The following description and implementation of a solution are based on the paper of Mannila and Ukkonen [MU84]. The aim is to give the simplest description and the simplest implementation running in linear-time and using O(1)-space; the reader may spot some places where optimisations are possible to reduce the "constant factor". Plainly the problem cannot be solved in less than linear time in general because it may be necessary to move every element of the array.

1. Some useful routines

There is some notation and some operations that it is convenient to define for later use:

arr[i..j) stands for a[i], ..., a[j-1].
|arr[i..j)| = j-i.
swap_ij(i, j):
temp=arr[i]; arr[i]=arr[j]; arr[j]=temp;  also known as arr[i]:=:arr[j]
swap_ijk(i, j, k):
arr[i..j) :=: arr[j..k)
one method [MU84] is reverse arr[i..j); reverse arr[j..k); reverse arr[i..k); but we can do better [click].
swap_nij(n, i, j):
arr[i..i+n) :=: arr[j..j+n)
sort(i, j):
sort arr[i..j)
A simple quadratic-time sorting algorithm is good enough because we only sort two parts of arr each of size O(√N), although we might use a faster sort for the sake of honour (maybe heap-sort but not quick-sort because that would use more than O(1)-space).
smallMerge(i, j, k, ws):
merge sorted blocks arr[i..j) and arr[j..k) using workspace arr[ws..ws+j-i)
The contents of the workspace must be preserved but may be permuted.
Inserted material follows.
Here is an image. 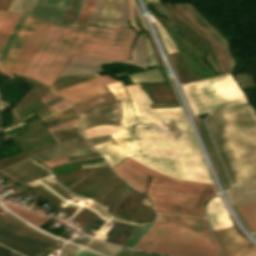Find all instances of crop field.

The solution is firstly to swap the contents of arr[i..j) with the contents of the workspace, and then to merge workspace and arr[j..k) into arr[i..k) swapping an element of arr[i..k) with one from the workspace when the latter is chosen.
nextBblock(j):
return the first k>B s.t. arr[k]>arr[j] or 'N' if there is no such k. If j is the end of the current A-block At, arr[B..nextBblock(j)) is Bt, the B-block that is to be merged with At.